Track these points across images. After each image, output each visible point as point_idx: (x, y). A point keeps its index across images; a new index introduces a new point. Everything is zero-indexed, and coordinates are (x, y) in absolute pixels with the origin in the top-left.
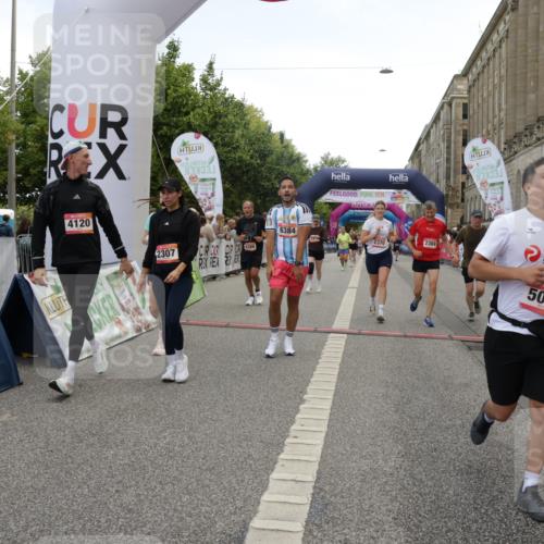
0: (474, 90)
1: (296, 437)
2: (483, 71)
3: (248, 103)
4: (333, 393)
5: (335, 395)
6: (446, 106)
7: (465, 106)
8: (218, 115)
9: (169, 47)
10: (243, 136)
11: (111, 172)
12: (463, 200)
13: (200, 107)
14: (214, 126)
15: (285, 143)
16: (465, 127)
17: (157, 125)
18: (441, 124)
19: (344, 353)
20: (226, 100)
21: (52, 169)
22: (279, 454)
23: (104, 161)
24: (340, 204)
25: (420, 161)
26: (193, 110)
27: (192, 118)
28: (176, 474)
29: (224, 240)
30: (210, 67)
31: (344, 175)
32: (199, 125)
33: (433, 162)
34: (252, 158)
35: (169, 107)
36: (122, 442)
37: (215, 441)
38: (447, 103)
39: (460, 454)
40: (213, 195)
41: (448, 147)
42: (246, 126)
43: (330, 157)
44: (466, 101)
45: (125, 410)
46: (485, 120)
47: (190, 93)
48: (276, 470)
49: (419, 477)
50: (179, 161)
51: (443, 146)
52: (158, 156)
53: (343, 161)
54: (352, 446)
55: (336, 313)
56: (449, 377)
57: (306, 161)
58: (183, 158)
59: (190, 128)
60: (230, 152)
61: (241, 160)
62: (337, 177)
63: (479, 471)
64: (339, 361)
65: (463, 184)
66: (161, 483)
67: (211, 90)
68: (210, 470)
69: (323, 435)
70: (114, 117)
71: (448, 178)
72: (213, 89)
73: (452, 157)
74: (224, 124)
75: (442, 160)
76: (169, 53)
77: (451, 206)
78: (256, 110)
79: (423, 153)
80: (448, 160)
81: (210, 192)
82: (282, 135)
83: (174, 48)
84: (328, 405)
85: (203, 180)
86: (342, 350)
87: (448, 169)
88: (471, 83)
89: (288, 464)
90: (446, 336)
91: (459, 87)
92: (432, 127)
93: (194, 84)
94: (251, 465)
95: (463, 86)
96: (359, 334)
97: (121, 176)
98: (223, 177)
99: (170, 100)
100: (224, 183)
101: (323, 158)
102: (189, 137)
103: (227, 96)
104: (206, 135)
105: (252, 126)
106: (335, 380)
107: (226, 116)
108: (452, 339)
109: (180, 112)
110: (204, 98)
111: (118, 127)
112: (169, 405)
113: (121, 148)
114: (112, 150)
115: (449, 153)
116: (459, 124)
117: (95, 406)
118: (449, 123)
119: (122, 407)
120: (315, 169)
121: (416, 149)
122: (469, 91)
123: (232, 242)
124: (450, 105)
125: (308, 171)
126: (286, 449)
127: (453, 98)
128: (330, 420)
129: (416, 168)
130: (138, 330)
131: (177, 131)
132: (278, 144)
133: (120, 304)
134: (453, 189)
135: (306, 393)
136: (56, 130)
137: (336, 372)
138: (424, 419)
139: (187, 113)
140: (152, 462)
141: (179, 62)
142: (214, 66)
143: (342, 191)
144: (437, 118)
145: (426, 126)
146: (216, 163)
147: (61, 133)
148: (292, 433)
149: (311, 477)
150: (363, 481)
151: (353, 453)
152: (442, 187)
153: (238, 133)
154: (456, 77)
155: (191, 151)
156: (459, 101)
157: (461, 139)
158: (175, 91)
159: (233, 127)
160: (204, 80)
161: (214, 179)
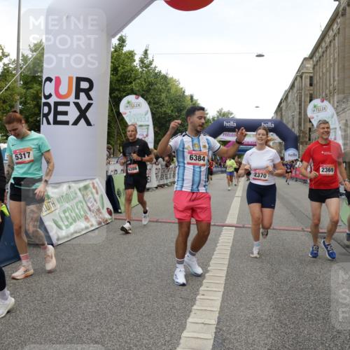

Exercise requirements – Put the lines of the records above, from the first line through the line containing "13: (200, 107)", inclusive, into a numbered list with blank lines skipped and the pictures left out.

Response –
1. Track these points across images. After each image, output each visible point as point_idx: (x, y). A point keeps its index across images; a new index introduces a new point. Everything is zero-indexed, and coordinates are (x, y) in absolute pixels with the origin in the top-left.
2. 0: (474, 90)
3. 1: (296, 437)
4. 2: (483, 71)
5. 3: (248, 103)
6. 4: (333, 393)
7. 5: (335, 395)
8. 6: (446, 106)
9. 7: (465, 106)
10. 8: (218, 115)
11. 9: (169, 47)
12. 10: (243, 136)
13. 11: (111, 172)
14. 12: (463, 200)
15. 13: (200, 107)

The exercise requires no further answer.